▶ WHAT YOU WILL DO
No pictures belong in the copy. Restate the rest of the data exactly.

▶ INFORMATION SHOWN
= Beginning of Section =

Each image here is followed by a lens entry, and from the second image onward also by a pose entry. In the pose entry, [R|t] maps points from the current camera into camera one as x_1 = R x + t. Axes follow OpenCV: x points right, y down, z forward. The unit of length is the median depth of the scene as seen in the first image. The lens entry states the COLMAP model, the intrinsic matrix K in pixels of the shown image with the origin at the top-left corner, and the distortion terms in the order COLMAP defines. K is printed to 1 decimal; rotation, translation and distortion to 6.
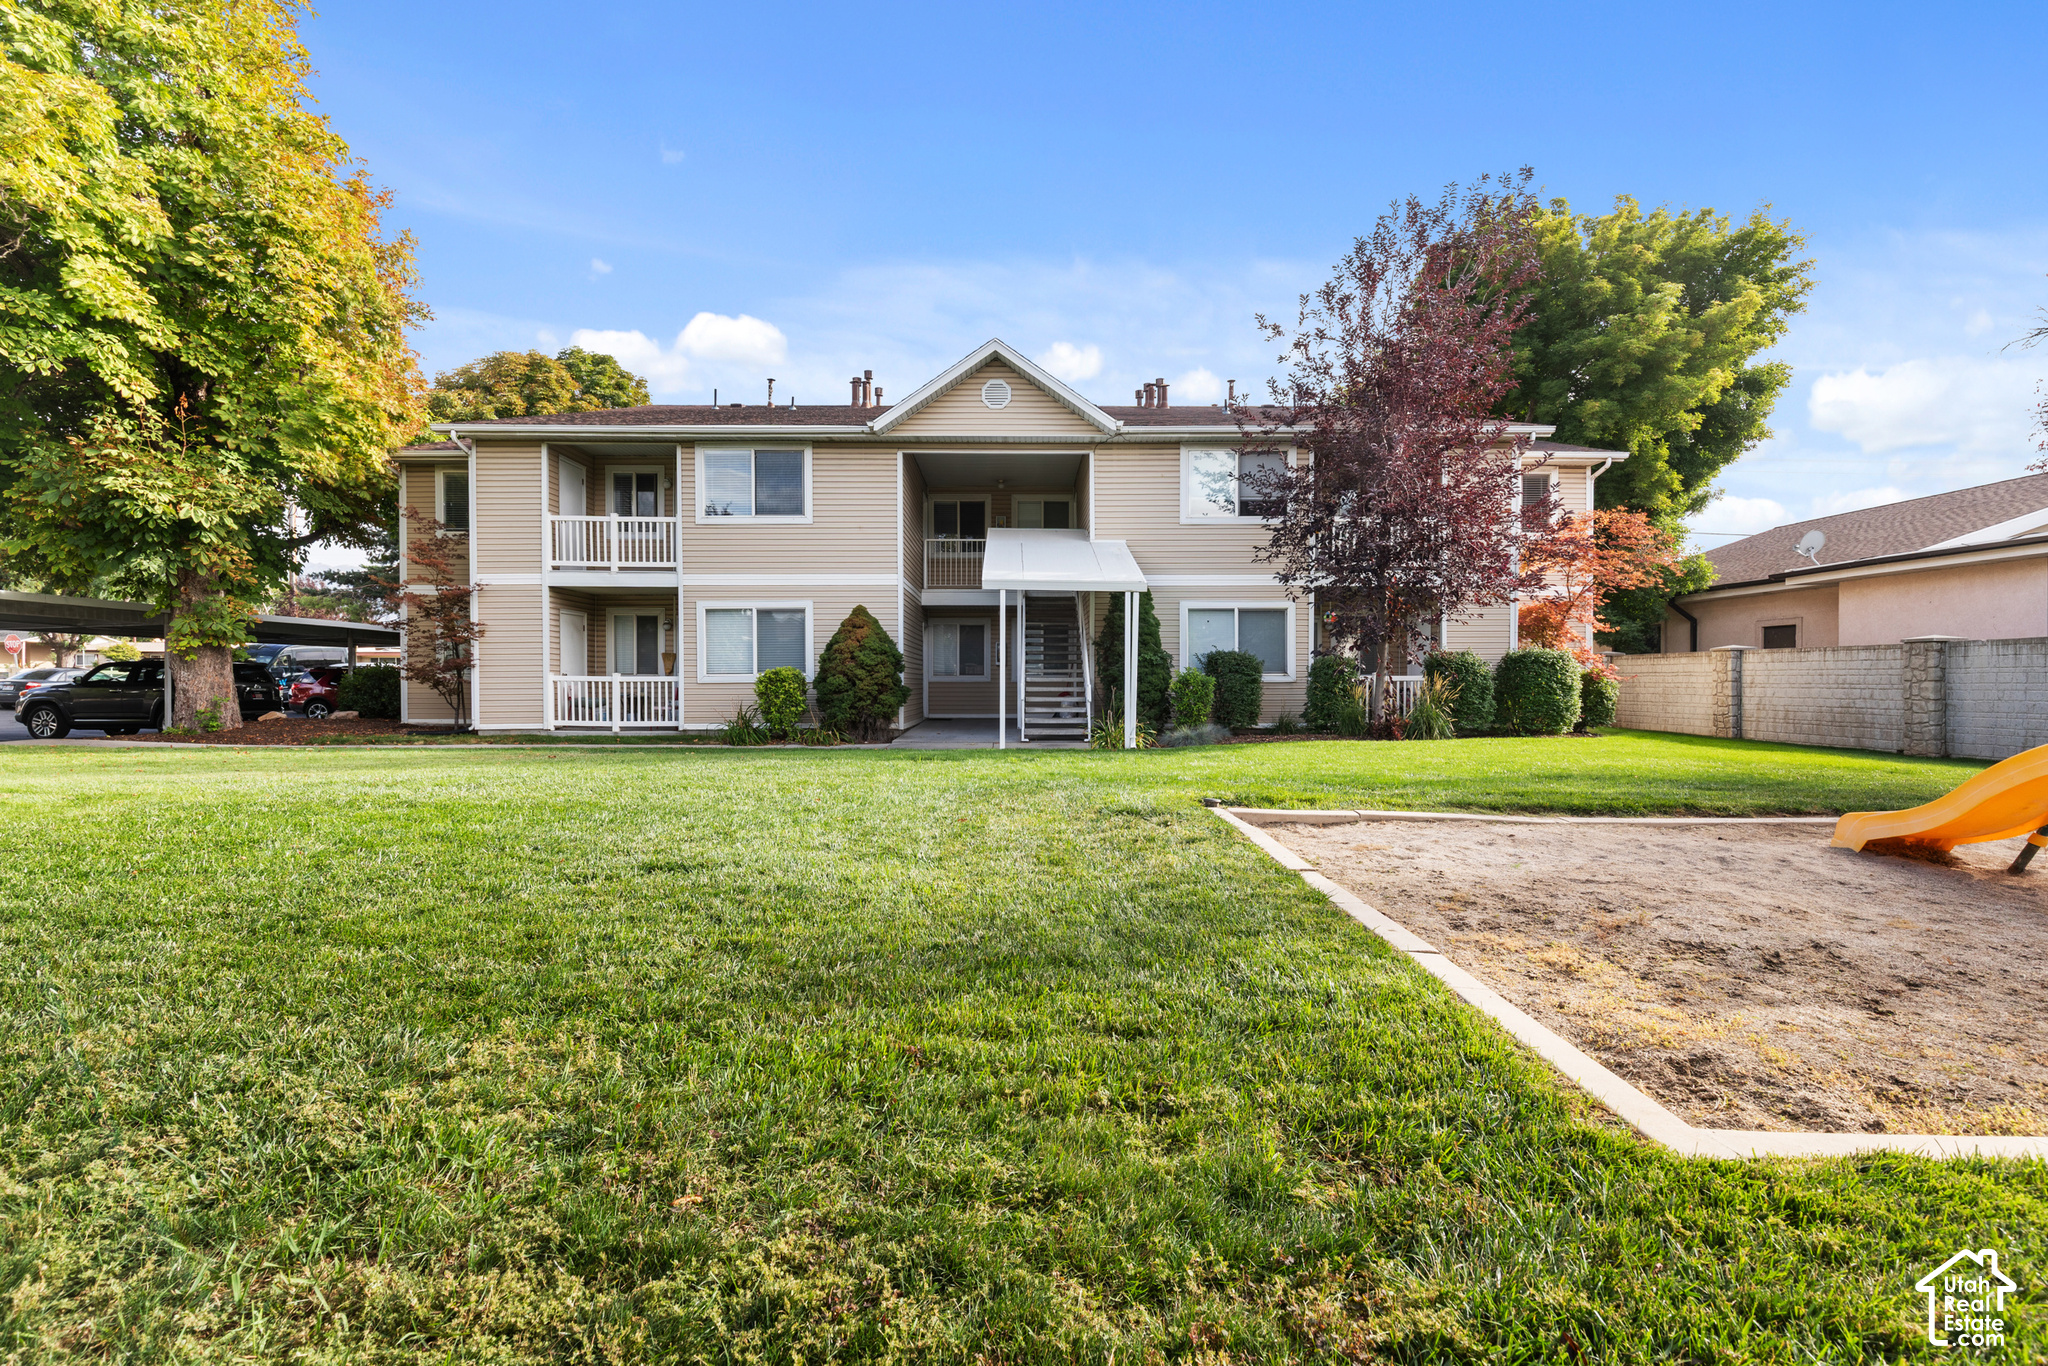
lens RADIAL K [[935.4, 0, 1023.6], [0, 935.4, 694.4], [0, 0, 1]] dist [0.000455, 0.000011]
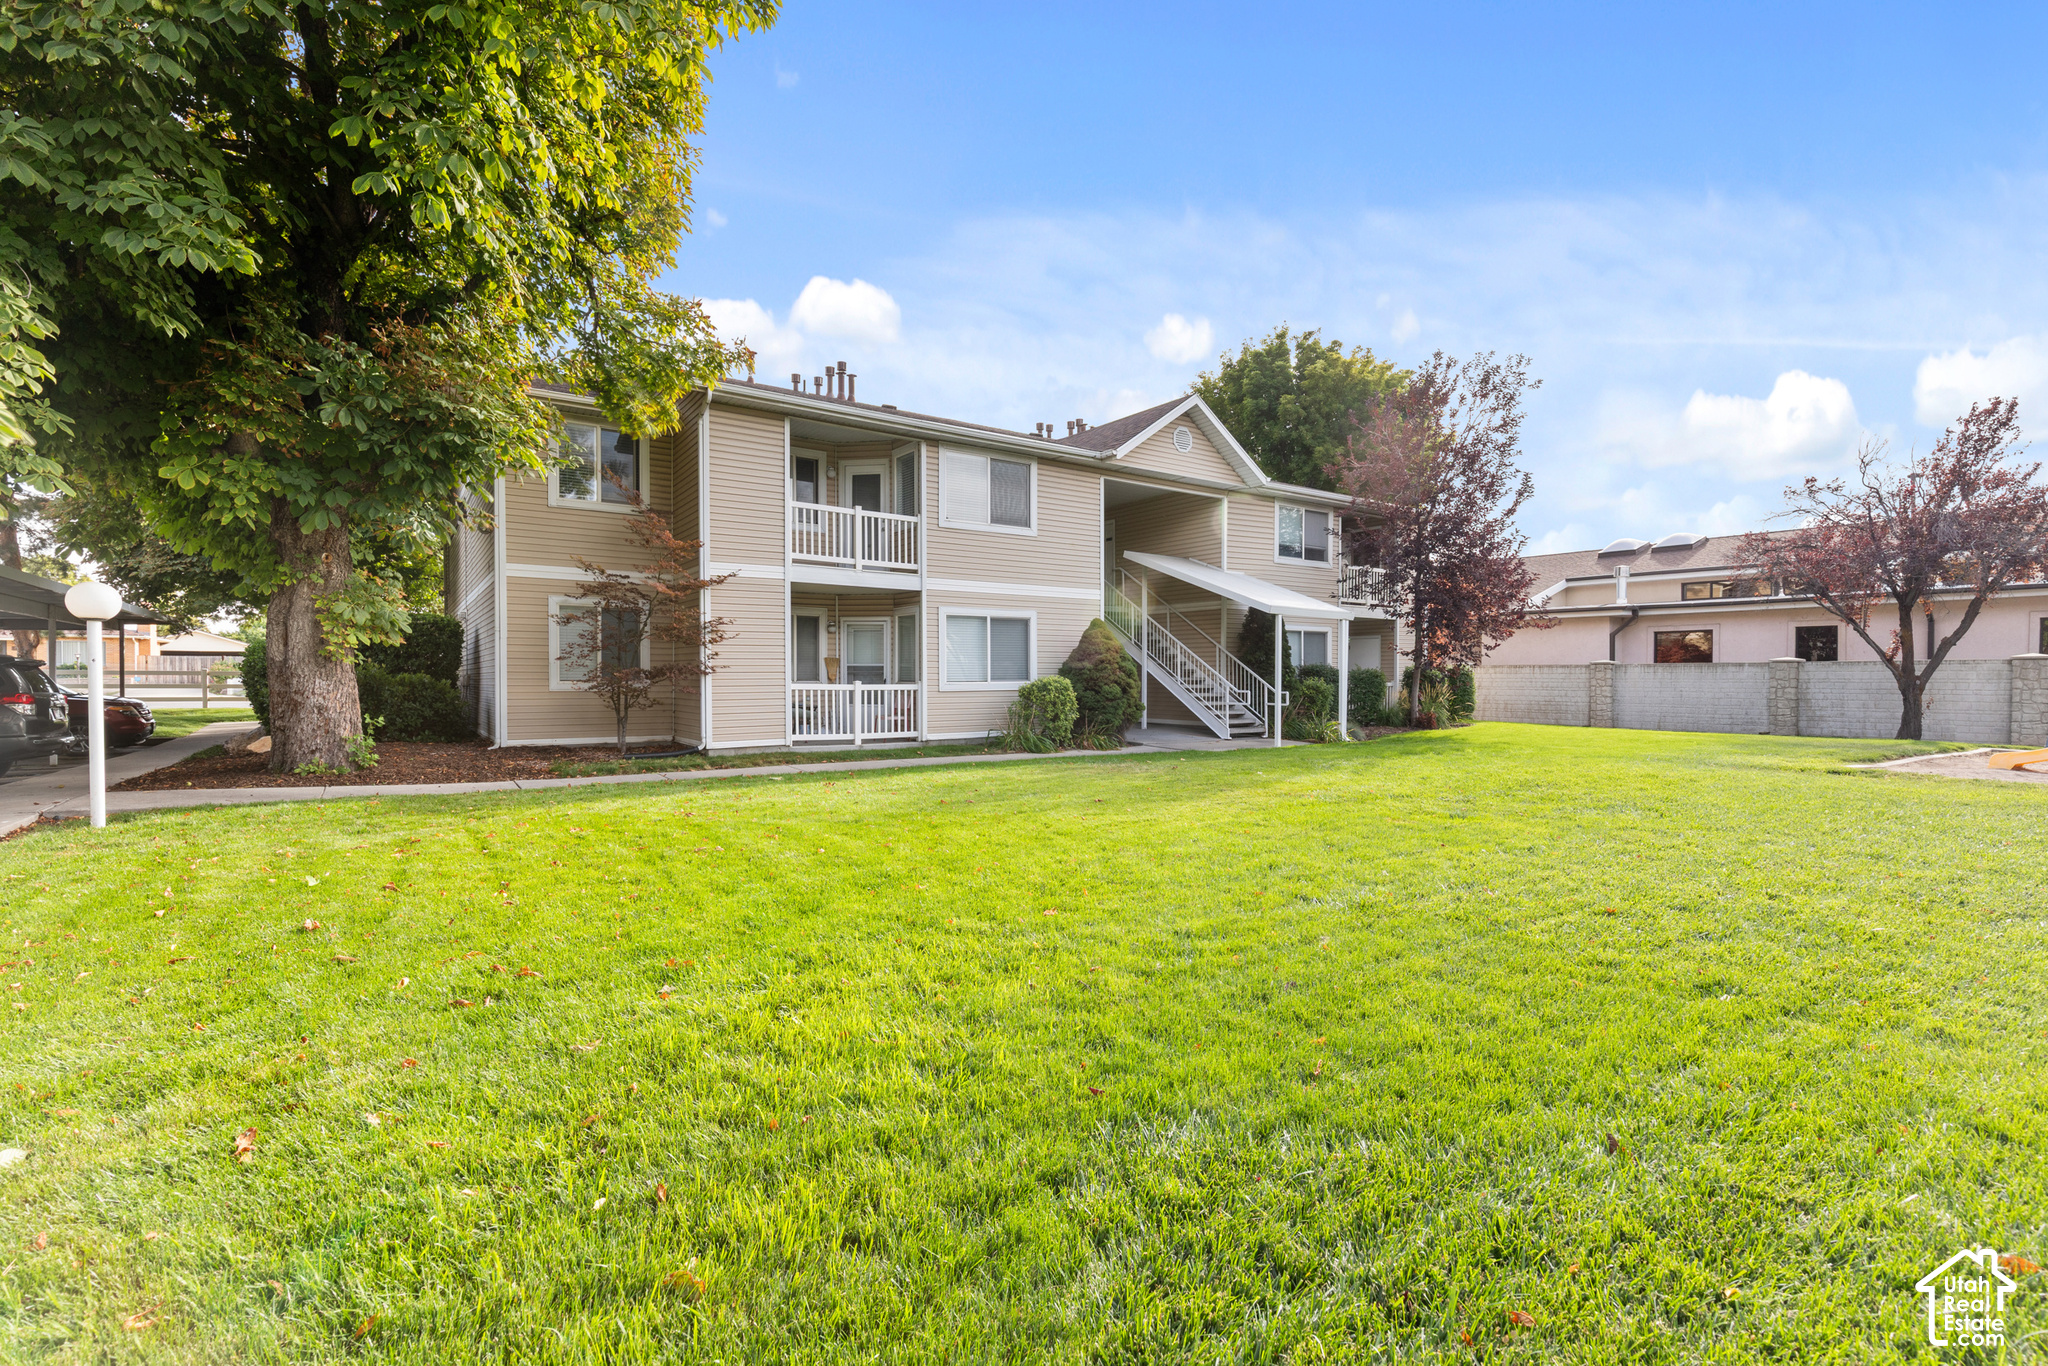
lens RADIAL K [[935.4, 0, 1022.9], [0, 935.4, 681.4], [0, 0, 1]] dist [0.000455, 0.000011]
pose [[0.830623, 0.000077, 0.556835, -0.814590], [0.005412, 0.999952, -0.008211, -0.014018], [-0.556809, 0.009834, 0.830582, 0.151397]]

= End of Section =

▶ EXPECTED OUTPUT
Each image here is followed by a lens entry, and from the second image onward also by a pose entry. In the pose entry, [R|t] maps points from the current camera into camera one as x_1 = R x + t. Axes follow OpenCV: x points right, y down, z forward. The unit of length is the median depth of the scene as seen in the first image. The lens entry states the COLMAP model, the intrinsic matrix K in pixels of the shown image with the origin at the top-left corner, and the distortion terms in the order COLMAP defines. K is printed to 1 decimal; rotation, translation and distortion to 6.
lens RADIAL K [[935.4, 0, 1023.6], [0, 935.4, 694.4], [0, 0, 1]] dist [0.000455, 0.000011]
lens RADIAL K [[935.4, 0, 1022.9], [0, 935.4, 681.4], [0, 0, 1]] dist [0.000455, 0.000011]
pose [[0.830623, 0.000077, 0.556835, -0.814590], [0.005412, 0.999952, -0.008211, -0.014018], [-0.556809, 0.009834, 0.830582, 0.151397]]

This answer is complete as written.